→ **STUDY TEXT**
The Precautionary Principle does not say that all risk is bad risk and that all risks must be avoided because that is not a realistic way to run a society. Getting out of bed in the morning poses a non-zero risk of slipping and breaking your neck. Using the Wi-Fi activist view of the Precautionary Principle we would have to ban all beds to avoid that potentially fatal risk. Instead of requiring “no risk” in the real world we ask: what is an “acceptable risk”?
As I have written previously since we live every day in a world full of risk, we need to figure out how to deal with and understand the risk. That is why we (Canadians) hire epidemiologists and other scientists at places like Health Canada: to help us understand and differentiate between acceptable and unacceptable risks. The reason smart meters, Wi-Fi and cell phones are of little concern to Health Canada is that these technologies are not some mysterious things for which the Precautionary Principle may apply. Transmitting information on the microwaves spectrum is a mature technology that we have used for almost 100 years. The Precautionary Principle does not apply because we have almost 25,000 scientific studies that each individually say that RF exposure is probably safe; but when you repeat that “probably” 25,000 times what it really means is that you are safe.
The Precautionary Principle also considers the consequences of actions. In the case of W-Fi in schools you have a real and obvious benefit. Students with access to Wi-Fi have access to more teaching resources and a better education experience than students without. If you want to eliminate Wi-Fi in the classroom you either accept that you are going to give your kids a lower standard education or you have to hardwire every classroom in every school. The hardwiring of schools is often thrown out as if it were a viable alternative, but the costs of hardwiring every classroom in British Columbia are simply unaffordable. Moreover, it is not as if the schools are RF-free zones to begin with. An informative report on CTV demonstrated quite categorically that schools without Wi-Fi set-ups can have higher levels of Wi-Fi running through them than schools with Wi-Fi. Heck any parent who has attended a Christmas concert in their kids gym knows that they can typically find a at least a dozen Wi-Fi networks on their cell phones.
So to respond to the obvious activist rebuttals to this piece: Wi-Fi is not some brand new technology that we must fear, it is simply a new spin on an old technology. Wi-Fi is not a carcinogen, rather after 25,000 studies on the RF spectrum and its effect on humans and after the exposure of billions of humans to RF the best scientists can say is that it might be responsible for a handful of rare cancers. If RF is a cancer risk, it is one below the de minimis threshold: one that may exist but is too small to be of societal concern. As for applying the Precautionary Principle, that is just a red herring. The Precautionary Principle does not say that you accept no risk only that you factor risk and rewards into your calculations and in this case the risks are negligible and the rewards significant. Applying the Precautionary Principal it is an easy call to keep Wi-Fi in the classrooms.

→ **DATA UNDER STUDY**
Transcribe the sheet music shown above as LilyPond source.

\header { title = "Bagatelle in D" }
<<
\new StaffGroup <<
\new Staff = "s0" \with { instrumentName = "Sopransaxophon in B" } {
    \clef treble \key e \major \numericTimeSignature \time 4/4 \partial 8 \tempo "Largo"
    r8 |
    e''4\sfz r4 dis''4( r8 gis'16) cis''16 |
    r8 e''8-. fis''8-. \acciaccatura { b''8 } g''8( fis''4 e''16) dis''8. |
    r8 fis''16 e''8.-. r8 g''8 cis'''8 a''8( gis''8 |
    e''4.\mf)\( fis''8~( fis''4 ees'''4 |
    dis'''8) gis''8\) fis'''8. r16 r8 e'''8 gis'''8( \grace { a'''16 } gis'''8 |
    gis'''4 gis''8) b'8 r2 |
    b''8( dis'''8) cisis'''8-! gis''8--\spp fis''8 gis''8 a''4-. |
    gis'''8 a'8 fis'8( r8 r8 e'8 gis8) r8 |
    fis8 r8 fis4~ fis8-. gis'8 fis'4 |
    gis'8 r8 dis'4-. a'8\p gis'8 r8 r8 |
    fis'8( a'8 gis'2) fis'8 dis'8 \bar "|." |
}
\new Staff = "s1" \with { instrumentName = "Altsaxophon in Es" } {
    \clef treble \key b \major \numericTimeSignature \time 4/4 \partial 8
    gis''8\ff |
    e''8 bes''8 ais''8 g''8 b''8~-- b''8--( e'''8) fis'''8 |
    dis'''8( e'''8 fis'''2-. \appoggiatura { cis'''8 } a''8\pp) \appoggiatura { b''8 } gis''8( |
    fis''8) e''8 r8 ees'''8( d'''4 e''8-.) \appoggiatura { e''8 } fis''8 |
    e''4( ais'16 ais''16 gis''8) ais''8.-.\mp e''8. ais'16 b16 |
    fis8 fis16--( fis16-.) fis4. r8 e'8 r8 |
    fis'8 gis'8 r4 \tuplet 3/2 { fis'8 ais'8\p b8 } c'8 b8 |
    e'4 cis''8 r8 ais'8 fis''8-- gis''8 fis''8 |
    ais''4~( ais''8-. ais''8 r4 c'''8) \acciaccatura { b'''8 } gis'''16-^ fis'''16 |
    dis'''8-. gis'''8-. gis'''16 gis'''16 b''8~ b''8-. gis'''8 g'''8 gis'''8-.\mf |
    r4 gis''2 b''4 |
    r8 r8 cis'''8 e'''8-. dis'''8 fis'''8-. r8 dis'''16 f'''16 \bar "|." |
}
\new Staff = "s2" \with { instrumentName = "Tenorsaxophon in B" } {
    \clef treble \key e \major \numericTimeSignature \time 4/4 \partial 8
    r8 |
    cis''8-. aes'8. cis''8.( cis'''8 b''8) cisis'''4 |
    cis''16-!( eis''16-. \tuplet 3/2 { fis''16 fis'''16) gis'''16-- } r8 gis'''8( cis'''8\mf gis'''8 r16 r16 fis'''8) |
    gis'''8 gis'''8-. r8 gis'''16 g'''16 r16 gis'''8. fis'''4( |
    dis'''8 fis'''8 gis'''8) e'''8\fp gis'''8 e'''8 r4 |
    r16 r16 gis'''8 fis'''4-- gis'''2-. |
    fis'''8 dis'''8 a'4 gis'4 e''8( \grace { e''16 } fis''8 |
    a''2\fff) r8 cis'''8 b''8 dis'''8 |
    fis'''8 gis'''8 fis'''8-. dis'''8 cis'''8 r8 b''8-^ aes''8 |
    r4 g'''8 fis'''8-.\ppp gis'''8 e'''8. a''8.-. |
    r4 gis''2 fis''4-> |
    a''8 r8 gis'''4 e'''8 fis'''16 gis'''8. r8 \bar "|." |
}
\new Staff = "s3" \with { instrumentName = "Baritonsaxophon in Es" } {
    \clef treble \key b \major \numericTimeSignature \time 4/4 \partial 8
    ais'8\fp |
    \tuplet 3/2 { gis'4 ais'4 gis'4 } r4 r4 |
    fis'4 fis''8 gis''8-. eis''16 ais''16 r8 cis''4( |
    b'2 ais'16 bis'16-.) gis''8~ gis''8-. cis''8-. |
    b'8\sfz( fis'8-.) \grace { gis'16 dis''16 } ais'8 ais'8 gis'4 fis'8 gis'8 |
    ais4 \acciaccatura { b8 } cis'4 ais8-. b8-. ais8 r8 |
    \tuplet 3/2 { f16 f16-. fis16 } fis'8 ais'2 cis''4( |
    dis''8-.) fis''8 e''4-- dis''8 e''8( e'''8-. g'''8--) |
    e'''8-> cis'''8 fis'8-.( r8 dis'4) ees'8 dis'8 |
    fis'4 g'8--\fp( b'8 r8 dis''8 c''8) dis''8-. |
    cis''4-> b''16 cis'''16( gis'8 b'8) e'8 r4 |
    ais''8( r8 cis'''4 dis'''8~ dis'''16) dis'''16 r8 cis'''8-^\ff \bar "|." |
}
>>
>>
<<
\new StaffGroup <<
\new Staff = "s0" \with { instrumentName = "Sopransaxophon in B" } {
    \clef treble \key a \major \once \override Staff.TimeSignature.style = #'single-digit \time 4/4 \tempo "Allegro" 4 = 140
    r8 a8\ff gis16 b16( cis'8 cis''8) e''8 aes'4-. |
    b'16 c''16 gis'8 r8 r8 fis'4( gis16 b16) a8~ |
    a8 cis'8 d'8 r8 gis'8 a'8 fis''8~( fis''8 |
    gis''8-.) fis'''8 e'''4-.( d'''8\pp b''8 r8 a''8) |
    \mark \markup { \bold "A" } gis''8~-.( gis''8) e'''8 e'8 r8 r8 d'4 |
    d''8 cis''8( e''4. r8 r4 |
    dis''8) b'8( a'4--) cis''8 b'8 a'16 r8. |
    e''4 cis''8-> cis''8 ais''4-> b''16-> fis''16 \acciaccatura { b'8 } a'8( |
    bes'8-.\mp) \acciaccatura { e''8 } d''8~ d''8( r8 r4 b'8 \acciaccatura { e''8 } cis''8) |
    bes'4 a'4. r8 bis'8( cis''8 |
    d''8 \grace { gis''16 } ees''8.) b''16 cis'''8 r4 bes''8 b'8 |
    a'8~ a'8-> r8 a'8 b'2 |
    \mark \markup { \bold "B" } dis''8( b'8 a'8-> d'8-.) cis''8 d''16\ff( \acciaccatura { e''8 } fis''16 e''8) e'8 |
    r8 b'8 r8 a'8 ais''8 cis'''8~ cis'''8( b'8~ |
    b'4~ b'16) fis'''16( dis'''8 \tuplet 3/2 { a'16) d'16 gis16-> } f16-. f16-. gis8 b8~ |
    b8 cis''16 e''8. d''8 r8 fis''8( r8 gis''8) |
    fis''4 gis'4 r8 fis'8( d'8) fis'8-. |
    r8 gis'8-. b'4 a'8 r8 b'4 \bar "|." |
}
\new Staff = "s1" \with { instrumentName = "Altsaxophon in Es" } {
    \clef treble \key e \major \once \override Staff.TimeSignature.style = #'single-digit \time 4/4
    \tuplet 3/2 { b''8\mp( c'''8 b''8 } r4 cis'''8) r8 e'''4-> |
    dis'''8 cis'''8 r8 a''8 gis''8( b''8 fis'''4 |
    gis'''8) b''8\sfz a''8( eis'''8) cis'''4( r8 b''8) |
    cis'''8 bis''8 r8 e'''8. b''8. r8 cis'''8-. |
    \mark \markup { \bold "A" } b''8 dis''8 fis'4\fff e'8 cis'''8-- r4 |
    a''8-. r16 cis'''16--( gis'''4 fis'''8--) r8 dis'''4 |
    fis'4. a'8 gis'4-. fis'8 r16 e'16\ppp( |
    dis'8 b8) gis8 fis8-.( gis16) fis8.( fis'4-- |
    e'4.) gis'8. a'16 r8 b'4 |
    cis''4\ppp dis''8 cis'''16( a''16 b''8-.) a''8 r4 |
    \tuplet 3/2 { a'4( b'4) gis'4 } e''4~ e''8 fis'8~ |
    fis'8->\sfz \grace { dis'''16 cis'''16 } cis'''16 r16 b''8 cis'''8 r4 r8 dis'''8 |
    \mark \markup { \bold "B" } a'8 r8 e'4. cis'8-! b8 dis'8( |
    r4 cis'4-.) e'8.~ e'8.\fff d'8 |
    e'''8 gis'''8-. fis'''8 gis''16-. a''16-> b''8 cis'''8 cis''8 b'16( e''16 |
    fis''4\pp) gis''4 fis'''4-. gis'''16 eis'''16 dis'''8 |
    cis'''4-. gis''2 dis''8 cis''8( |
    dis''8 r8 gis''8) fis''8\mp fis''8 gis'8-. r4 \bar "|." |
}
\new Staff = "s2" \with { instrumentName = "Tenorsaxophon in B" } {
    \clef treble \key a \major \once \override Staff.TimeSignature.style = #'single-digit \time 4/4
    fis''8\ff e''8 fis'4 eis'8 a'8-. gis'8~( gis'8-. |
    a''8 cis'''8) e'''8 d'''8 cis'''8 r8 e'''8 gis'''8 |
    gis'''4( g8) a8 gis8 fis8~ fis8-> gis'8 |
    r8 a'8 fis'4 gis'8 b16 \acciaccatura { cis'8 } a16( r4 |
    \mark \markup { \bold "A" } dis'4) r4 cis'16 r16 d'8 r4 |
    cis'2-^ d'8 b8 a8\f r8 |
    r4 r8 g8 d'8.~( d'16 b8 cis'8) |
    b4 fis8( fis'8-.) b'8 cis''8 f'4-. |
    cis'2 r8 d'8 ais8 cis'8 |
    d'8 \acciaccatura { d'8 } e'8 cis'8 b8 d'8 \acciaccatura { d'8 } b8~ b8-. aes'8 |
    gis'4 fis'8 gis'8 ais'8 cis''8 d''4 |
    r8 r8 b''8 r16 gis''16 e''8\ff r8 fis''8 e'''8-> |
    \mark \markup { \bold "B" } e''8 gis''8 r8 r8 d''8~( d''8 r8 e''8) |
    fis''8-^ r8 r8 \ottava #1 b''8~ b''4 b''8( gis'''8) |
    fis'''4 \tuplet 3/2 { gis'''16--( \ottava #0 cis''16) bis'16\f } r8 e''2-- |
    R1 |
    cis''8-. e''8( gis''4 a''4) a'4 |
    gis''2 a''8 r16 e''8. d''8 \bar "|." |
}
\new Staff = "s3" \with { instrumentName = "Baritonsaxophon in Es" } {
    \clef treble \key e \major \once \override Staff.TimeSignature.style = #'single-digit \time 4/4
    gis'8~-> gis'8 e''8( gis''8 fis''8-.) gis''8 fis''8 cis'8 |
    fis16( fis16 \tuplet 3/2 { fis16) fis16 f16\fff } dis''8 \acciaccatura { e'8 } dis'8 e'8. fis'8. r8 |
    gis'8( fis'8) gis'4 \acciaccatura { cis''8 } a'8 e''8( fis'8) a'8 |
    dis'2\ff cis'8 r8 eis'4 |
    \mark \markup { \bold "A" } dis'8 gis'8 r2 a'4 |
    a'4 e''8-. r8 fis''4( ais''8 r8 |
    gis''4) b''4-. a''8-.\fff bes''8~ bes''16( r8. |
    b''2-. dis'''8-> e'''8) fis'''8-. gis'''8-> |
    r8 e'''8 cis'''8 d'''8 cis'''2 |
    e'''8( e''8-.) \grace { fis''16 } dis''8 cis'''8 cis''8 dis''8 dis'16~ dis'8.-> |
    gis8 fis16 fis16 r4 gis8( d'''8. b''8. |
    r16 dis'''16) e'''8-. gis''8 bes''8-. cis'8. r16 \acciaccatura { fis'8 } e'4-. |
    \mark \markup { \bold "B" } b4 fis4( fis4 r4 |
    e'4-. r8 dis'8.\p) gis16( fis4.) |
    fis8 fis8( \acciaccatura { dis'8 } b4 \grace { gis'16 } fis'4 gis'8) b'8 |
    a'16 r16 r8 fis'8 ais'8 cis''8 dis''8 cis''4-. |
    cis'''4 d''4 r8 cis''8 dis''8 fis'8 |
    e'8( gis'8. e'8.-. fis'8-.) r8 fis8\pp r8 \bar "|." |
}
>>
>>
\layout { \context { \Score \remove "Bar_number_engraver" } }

→ **APPLY WHAT YOU READ**
• 1. According to the text on Wi-Fi and the Precautionary Principle, for about how long has information been transmitted on the microwave spectrum?
• 2. Print the passage of the text on Wi-Fi and the Precautionary Principle from "So to respond" up to and including "in the classrooms.".

→ **TASK RESULTS**
• 1. For almost 100 years.

• 2.
So to respond to the obvious activist rebuttals to this piece: Wi-Fi is not some brand new technology that we must fear, it is simply a new spin on an old technology. Wi-Fi is not a carcinogen, rather after 25,000 studies on the RF spectrum and its effect on humans and after the exposure of billions of humans to RF the best scientists can say is that it might be responsible for a handful of rare cancers. If RF is a cancer risk, it is one below the de minimis threshold: one that may exist but is too small to be of societal concern. As for applying the Precautionary Principle, that is just a red herring. The Precautionary Principle does not say that you accept no risk only that you factor risk and rewards into your calculations and in this case the risks are negligible and the rewards significant. Applying the Precautionary Principal it is an easy call to keep Wi-Fi in the classrooms.